• _EXERCISE DIRECTIONS_
In the records below, convert the stretch from the line containing "Puente: A7 G7 x2" through the line containing "Write the alphaTex for this tab." into a numbered list, one line per item with blank lines omitted.

Saved entries:
[START]

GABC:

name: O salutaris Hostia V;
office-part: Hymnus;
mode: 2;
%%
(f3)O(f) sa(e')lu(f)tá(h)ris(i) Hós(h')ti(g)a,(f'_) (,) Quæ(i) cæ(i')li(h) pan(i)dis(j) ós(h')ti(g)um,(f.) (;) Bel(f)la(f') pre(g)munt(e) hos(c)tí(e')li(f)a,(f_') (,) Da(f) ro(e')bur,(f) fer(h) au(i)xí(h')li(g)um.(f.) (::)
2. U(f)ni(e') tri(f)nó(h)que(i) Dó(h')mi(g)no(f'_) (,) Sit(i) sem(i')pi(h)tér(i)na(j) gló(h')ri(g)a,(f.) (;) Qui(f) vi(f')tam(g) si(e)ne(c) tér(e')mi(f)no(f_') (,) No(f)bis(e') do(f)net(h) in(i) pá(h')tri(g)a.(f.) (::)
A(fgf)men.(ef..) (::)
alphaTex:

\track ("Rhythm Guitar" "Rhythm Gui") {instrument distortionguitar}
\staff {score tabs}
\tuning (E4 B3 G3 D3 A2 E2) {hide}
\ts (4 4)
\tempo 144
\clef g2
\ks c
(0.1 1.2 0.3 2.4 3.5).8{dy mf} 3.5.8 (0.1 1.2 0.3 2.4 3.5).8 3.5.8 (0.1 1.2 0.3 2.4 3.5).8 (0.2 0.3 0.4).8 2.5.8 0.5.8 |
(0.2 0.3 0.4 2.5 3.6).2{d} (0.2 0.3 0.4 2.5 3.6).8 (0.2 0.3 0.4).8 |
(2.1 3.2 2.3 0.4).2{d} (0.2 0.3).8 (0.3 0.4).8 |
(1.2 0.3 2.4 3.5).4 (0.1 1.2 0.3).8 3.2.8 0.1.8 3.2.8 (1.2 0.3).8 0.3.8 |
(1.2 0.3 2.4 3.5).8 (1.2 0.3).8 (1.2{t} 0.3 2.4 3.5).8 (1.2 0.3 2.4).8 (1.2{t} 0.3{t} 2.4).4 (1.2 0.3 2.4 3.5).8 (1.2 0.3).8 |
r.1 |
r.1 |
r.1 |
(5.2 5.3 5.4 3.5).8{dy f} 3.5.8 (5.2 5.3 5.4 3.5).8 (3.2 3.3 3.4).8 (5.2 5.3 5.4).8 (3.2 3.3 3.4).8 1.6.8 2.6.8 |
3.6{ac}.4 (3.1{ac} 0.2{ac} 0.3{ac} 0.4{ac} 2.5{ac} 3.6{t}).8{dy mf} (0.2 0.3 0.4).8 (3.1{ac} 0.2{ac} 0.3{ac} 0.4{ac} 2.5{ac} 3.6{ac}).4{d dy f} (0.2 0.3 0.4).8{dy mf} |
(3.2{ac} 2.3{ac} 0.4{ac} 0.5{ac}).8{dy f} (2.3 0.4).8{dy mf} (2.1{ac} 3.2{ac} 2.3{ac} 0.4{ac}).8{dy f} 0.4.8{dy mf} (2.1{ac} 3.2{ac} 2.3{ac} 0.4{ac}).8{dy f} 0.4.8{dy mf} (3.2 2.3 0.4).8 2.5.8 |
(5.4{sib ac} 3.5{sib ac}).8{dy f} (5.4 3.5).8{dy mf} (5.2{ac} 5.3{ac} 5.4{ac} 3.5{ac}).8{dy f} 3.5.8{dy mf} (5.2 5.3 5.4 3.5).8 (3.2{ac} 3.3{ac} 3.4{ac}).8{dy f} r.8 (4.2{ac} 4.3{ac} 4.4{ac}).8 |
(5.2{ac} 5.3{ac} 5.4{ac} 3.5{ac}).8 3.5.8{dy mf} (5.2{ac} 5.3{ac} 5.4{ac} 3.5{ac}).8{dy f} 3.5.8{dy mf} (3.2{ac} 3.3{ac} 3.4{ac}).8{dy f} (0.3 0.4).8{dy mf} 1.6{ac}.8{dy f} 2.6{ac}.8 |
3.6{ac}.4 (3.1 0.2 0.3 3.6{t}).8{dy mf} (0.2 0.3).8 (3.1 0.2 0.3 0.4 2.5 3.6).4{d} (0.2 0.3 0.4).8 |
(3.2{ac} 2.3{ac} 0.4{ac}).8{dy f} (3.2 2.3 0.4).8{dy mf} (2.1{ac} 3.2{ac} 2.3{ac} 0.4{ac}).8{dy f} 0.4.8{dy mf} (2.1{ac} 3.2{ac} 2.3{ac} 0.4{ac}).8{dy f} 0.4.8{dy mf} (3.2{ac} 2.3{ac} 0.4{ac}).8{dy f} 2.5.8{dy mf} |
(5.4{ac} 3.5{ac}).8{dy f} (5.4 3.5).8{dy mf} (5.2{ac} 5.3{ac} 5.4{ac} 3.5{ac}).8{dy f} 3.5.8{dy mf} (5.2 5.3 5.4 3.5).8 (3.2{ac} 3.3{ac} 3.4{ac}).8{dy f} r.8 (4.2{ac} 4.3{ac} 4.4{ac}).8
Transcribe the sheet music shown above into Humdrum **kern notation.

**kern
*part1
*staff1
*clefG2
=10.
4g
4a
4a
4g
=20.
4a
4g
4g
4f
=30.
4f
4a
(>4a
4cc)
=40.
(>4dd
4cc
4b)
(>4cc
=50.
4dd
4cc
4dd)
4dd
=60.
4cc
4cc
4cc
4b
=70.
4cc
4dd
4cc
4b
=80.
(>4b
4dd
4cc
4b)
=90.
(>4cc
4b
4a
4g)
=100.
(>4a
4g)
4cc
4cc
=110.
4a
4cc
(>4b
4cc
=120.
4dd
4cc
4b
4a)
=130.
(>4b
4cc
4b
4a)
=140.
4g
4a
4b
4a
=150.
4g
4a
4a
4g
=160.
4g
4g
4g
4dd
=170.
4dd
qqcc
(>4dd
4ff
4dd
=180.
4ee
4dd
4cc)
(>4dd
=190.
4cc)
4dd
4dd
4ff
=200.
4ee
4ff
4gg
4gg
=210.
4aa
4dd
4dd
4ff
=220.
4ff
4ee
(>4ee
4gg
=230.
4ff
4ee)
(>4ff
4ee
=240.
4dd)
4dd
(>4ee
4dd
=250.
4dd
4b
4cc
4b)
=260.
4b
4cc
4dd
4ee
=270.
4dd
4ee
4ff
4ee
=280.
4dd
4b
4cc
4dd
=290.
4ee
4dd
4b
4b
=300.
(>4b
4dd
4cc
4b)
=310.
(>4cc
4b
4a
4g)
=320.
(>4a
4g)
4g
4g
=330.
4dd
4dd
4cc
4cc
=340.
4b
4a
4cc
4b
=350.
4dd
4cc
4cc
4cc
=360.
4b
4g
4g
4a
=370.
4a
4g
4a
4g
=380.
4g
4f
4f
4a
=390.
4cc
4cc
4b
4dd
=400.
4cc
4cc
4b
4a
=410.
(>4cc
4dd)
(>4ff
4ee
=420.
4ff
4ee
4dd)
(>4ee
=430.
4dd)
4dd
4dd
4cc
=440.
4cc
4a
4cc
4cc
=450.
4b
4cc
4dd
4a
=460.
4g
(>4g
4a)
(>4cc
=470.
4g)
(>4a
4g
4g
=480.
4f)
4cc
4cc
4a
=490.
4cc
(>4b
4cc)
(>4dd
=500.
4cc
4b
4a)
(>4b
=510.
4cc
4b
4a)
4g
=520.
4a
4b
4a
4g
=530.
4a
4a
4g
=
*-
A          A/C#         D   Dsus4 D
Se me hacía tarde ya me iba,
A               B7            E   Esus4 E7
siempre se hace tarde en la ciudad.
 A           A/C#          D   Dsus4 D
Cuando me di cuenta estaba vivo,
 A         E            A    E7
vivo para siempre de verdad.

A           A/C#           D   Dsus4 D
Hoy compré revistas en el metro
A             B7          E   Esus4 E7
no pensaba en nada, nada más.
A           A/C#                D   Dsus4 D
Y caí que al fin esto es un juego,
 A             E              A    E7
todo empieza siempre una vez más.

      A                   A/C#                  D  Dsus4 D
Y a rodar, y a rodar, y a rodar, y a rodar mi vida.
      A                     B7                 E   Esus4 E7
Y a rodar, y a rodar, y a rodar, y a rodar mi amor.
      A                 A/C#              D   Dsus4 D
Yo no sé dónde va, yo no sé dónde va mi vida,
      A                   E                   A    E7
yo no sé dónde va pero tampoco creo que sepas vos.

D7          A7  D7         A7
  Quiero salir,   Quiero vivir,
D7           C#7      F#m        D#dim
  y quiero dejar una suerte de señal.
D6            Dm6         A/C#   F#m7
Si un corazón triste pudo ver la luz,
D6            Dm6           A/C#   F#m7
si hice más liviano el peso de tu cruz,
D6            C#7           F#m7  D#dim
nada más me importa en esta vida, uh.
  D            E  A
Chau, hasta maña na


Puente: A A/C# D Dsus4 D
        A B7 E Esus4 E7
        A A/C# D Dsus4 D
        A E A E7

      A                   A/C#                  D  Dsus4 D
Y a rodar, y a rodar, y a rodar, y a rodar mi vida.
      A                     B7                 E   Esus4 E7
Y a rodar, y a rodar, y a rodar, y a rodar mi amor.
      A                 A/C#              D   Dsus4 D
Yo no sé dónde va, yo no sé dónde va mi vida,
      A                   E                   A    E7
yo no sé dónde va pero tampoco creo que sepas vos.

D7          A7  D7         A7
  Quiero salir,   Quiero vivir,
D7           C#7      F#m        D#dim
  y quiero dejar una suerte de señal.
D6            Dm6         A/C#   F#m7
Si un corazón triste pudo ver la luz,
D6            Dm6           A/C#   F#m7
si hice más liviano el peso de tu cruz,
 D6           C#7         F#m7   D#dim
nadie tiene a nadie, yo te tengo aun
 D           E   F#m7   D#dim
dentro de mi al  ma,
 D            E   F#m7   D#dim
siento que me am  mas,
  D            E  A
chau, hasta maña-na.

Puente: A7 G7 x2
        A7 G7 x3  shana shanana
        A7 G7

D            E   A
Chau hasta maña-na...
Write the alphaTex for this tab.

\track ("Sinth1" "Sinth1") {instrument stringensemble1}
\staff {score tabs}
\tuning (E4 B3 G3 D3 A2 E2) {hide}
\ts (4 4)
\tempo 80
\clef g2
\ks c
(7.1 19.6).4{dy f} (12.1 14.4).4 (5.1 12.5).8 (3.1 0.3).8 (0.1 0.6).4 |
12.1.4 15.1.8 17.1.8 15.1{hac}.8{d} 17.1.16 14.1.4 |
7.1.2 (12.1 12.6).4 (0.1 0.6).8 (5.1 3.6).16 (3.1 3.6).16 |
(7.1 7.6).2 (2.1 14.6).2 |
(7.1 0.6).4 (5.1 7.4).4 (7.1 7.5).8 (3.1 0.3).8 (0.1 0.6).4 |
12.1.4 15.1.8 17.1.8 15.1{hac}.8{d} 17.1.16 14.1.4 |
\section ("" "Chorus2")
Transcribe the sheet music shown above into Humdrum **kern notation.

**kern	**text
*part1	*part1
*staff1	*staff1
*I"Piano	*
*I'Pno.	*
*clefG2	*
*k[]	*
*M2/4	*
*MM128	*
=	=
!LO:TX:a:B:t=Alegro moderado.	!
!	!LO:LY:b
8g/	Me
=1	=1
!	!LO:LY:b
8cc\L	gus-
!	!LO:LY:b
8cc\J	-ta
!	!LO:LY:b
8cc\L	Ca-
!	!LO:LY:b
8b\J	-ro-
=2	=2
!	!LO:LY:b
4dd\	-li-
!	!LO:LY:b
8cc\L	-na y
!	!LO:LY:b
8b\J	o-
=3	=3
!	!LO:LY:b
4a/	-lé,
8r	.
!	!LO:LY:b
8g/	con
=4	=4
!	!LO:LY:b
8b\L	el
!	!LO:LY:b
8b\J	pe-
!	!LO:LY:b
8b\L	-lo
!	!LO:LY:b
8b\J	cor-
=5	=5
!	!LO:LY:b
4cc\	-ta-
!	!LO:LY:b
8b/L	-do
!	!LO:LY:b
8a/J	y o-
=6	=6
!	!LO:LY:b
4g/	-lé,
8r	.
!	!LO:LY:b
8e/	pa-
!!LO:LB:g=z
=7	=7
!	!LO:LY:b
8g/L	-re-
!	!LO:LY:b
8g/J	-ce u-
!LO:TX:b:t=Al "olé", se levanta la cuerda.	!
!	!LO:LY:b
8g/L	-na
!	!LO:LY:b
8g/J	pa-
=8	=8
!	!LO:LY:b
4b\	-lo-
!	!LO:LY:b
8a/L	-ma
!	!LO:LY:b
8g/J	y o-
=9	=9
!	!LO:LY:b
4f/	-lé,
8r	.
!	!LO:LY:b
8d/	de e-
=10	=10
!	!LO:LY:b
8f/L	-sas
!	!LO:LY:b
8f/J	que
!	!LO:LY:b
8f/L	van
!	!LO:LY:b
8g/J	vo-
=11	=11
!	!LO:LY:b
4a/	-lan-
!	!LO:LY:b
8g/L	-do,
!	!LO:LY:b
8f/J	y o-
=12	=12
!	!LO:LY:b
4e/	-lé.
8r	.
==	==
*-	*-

[END]

• _WRITTEN REPLY_
1. Puente: A7 G7 x2
2.         A7 G7 x3  shana shanana
3.         A7 G7
4. D            E   A
5. Chau hasta maña-na...
6. Write the alphaTex for this tab.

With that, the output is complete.